Wouldn’t it be great if SQL Server would just pick the appropriate join operator at run time?

Batch Mode Adaptive Join

SQL Server 2017 introduces the Batch Mode Adaptive Join operator. And it does just that – it defers the choice of whether to use a hash join or a nested loop join under after the first input has been scanned, and it knows how many rows that it is dealing with. It then decides whether to use a hash join or a nested loop join operator.

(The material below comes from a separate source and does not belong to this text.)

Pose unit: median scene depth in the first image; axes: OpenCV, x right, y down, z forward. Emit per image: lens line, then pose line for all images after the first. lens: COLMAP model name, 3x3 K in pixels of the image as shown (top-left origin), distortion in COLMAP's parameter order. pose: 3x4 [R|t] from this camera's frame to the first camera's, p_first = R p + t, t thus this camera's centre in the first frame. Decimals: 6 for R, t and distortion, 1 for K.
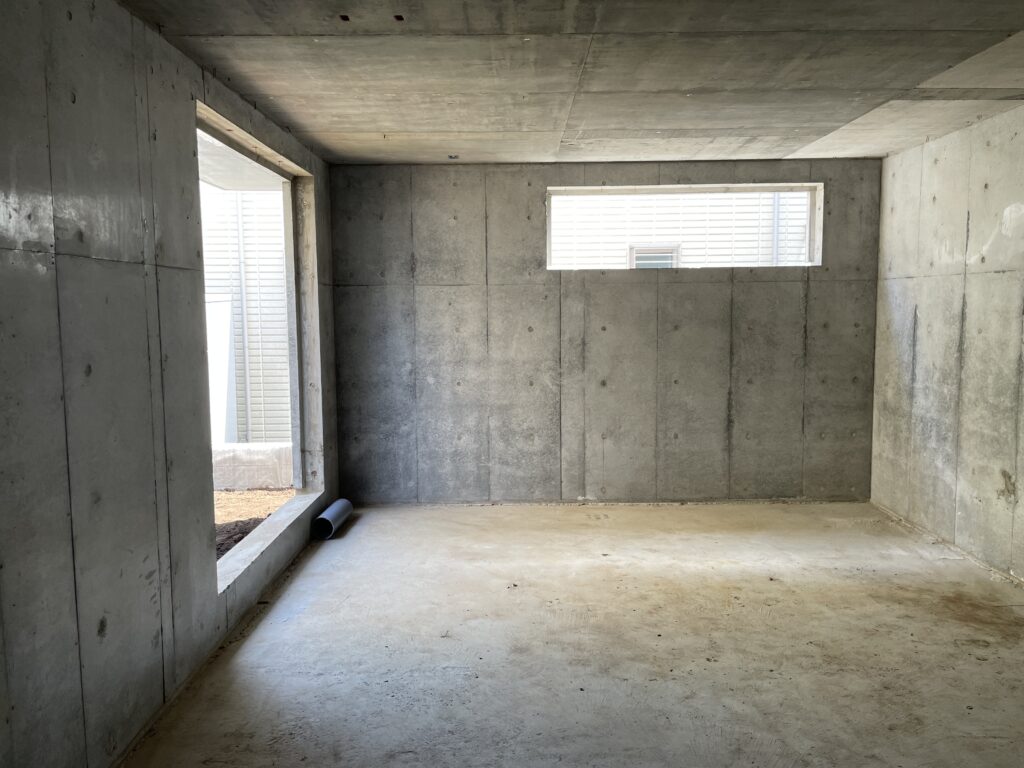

As in the previous article on Batch Mode Memory Grant Feedback, the “Batch Mode” refers to processing the data in groups of rows, or in other words, it requires the query to utilize a ColumnStore index somewhere. Without a ColumnStore index, the query will run in Row Mode.

Seeing Batch Mode Adaptive Join in action

There’s not much else to say about the Adaptive Join operator, so it’s time to see it in action. For this demo, we will be using the WideWorldImportersDW database, available from Microsoft’s github for SQL Server samples. First, let’s set up the environment:

USE master;
USE WideWorldImportersDW;
-- Inserting quantity row that doesn't exist in the table yet
DELETE [Fact].[Order]
WHERE Quantity = 361;
INSERT [Fact].[Order]
([City Key], [Customer Key], [Stock Item Key], [Order Date Key], 
 [Picked Date Key], [Salesperson Key], [Picker Key], [WWI Order ID], 
 [WWI Backorder ID], Description, Package, Quantity, [Unit Price], 
 [Tax Rate], [Total Excluding Tax], [Tax Amount], [Total Including Tax], [Lineage Key])
SELECT TOP 5 [City Key], [Customer Key], [Stock Item Key],
 [Order Date Key], [Picked Date Key], [Salesperson Key],
 [Picker Key], [WWI Order ID], [WWI Backorder ID],
 Description, Package, 361, [Unit Price], [Tax Rate],
 [Total Excluding Tax], [Tax Amount], [Total Including Tax],
 [Lineage Key]
FROM [Fact].[Order];

Now we turn on Live Query Statistics, and then run this query:

-- Show live query stats
SELECT  [fo].[Order Key], [si].[Lead Time Days], [fo].[Quantity]
FROM    [Fact].[Order] AS [fo]
INNER JOIN [Dimension].[Stock Item] AS [si]
       ON [fo].[Stock Item Key] = [si].[Stock Item Key]
WHERE   [fo].[Quantity] = 360;

Which returns this query plan. I’ve highlighted a few areas that I’ll talk about next:

Item 1 shows the Adaptive Join operator. Item 2 shows that a ColumnStore index is being used. Item 3 shows the probe phase that a typical Hash join operation would use, and Item 4 shows the Clustered Index seek that would be used by a Nested Loop join operation. In this plan, it can be seen that the Hash join section has rows being processed, while the Nested Loop section does not (676 of 672 vs. 0 of 206). If we look at the Adaptive Join operator, we can see what type of join operator that it decided to use:

Let’s rerun this query with a different parameter:

SELECT  [fo].[Order Key], [si].[Lead Time Days], [fo].[Quantity]
FROM    [Fact].[Order] AS [fo]
INNER JOIN [Dimension].[Stock Item] AS [si]
       ON [fo].[Stock Item Key] = [si].[Stock Item Key]
WHERE [fo].[Quantity] = 361;

This produces a similar query plan:

Notice this time that the Nested Loop section was utilized instead of the Hash section. Looking at the adaptive join operator we can see that this time, it utilized a Nested Loop join operator:

So there you go. The Batch Mode Adaptive Join changes the join operator at run time on parameter sensitive queries between using a nested loop or hash join operator, depending on the number of rows feeding into it. This lets you get away having to recompile the query every time it’s run to get the optimal plan, or forcing a specific join operator through a query hint.

Extended Events for Batch Mode Adaptive Join

If you want to monitor any of the new features being added to SQL Server, you have to use Extended Events (XE). For the Batch Mode Adaptive Join, one extended event was added: adaptive_join_skipped.